Cameron Culver, MD, MPH, Mindful Health

Psychiatrist

About the Expert

Dr. Cameron Culver is double board-certified in general psychiatry and geriatric psychiatry. He completed his undergraduate degree at Baylor University and his master’s degree at Johns Hopkins University School of Public Health. He went on to earn a medical degree and Master of Public Health at the University of Texas Health Science Center at San Antonio. 


Q&A

 

What are the services offered by Mindful Health?

Mindful Health offers individual, couples, and family therapy via telehealth with experienced, licensed clinicians. Group therapy is provided face to face in our brick-and-mortar clinics. Our providers specialize in mental health care and are committed to your overall health and well-being. 

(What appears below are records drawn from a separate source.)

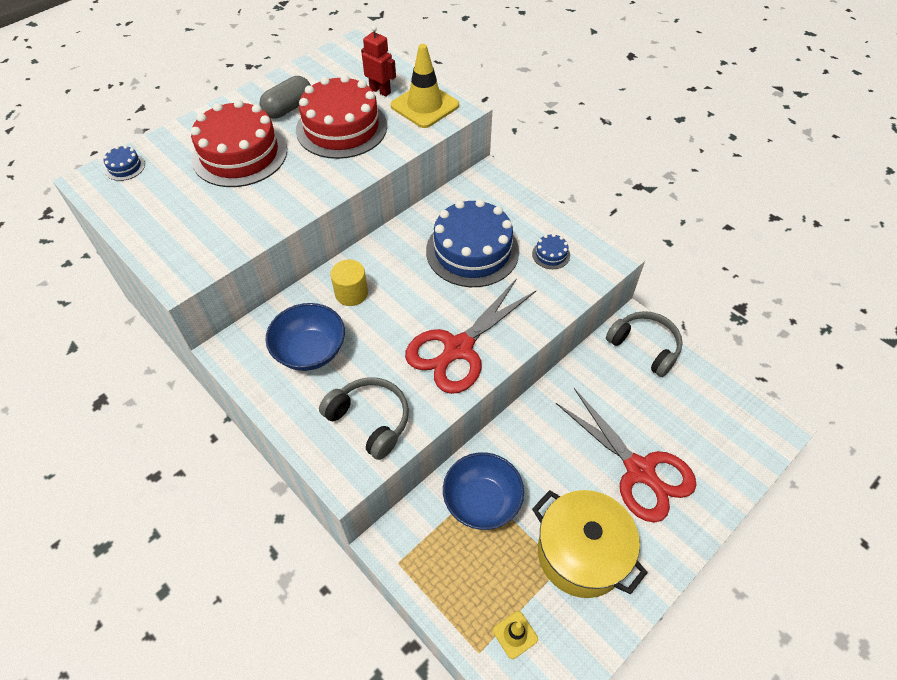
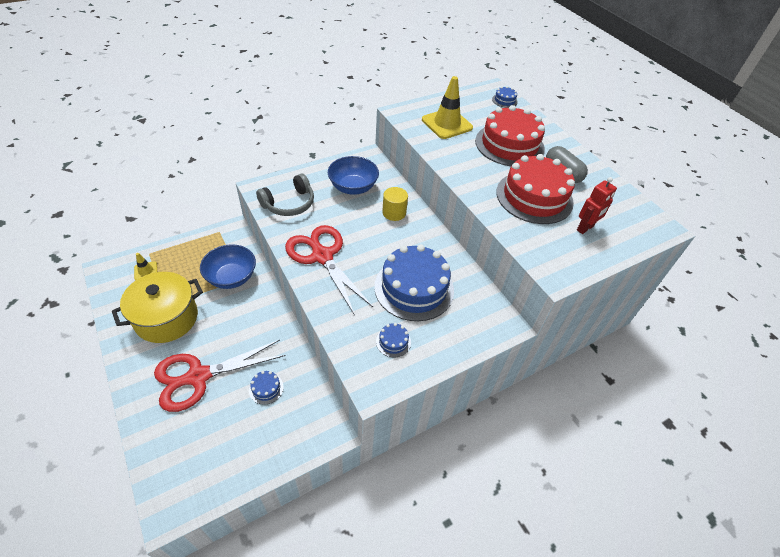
camera: 100 degrees right, 5 degrees down
yellow traffic cone [391,44,459,128] -> yellow traffic cone moved to [422,76,473,139]
grey headphones [606,311,683,377] -> none
none -> blue cake [249,371,283,405]

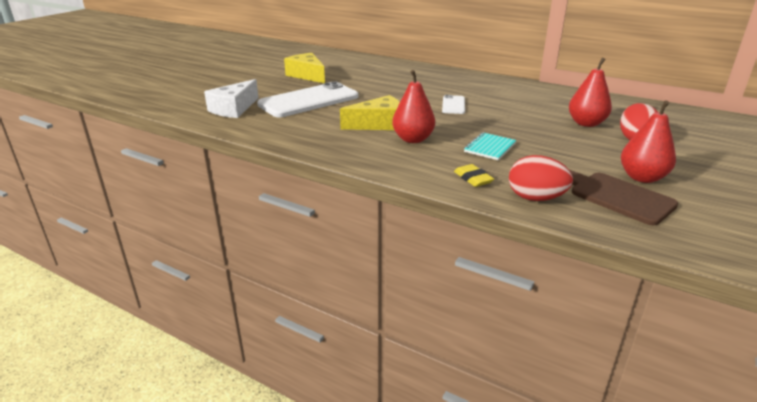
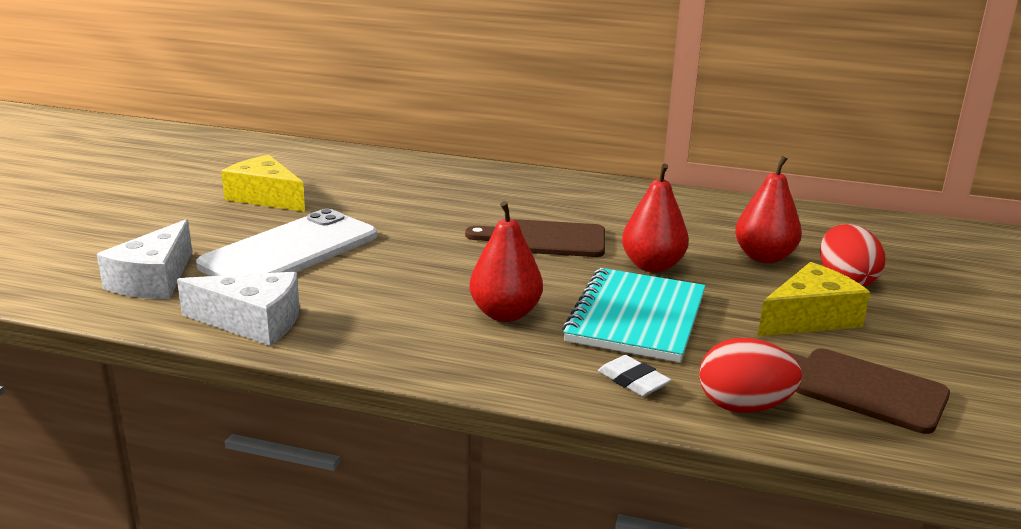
camera: 15 degrees left, 5 degrees down
yellow cheese [340,95,400,130] -> yellow cheese moved to [758,262,870,336]
white phone [442,95,465,114] -> brown cutting board [465,219,605,257]
yellow eraser [454,164,494,187] -> white eraser [598,355,671,396]
turquoise notebook [464,133,516,160] -> turquoise notebook [562,268,706,363], size x1.87
red pear [621,101,676,183] -> red pear moved to [622,164,689,272]
none -> white cheese [177,272,300,346]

Internal medicine physician visits are incorporated with group therapy in certain cases, and with permission, we can collaborate with clients’ primary care provider to work as a team to ensure they are receiving comprehensive care for both mind and body.

Why is mental health care so important?

Mental health and physical health are as arbitrarily separate as physical health and preventive health. That is, you can’t have one without the other. Cardiac health is not just for people with bad hearts, and similarly, mental health is not just for people with mental illness. The brain, the mind, and the body are all connected despite our best attempts at separating them, and one cannot be affected without affecting the others.

What is one way the average person could benefit from mental health care?

One example is stress. We are all affected by stress, and not just in the emotional sense. Stress releases hormones and chemicals in response to perceived threat. Those hormones and chemicals are useful in a fight-or-flight situation, but if we don’t know how to come back down once the “fight” is over, or we have a warped perception of what even constitutes a threat, our physical bodies will begin to suffer the effects over time. Everyone can benefit by having a greater understanding of the architecture of the mind and learning how their brain functions. 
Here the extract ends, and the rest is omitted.